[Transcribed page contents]
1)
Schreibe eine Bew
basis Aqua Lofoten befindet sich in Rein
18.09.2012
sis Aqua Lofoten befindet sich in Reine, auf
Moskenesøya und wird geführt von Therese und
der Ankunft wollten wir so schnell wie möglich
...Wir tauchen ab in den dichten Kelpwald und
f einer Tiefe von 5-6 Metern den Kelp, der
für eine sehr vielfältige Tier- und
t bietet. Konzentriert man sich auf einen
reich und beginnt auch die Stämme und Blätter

#### Assigned task
Reproduce every line of the records above verbatim, in the same order, keeping each character and line break unchanged.

#### Response below
1)
Schreibe eine Bew
basis Aqua Lofoten befindet sich in Rein
18.09.2012
sis Aqua Lofoten befindet sich in Reine, auf
Moskenesøya und wird geführt von Therese und
der Ankunft wollten wir so schnell wie möglich
...Wir tauchen ab in den dichten Kelpwald und
f einer Tiefe von 5-6 Metern den Kelp, der
für eine sehr vielfältige Tier- und
t bietet. Konzentriert man sich auf einen
reich und beginnt auch die Stämme und Blätter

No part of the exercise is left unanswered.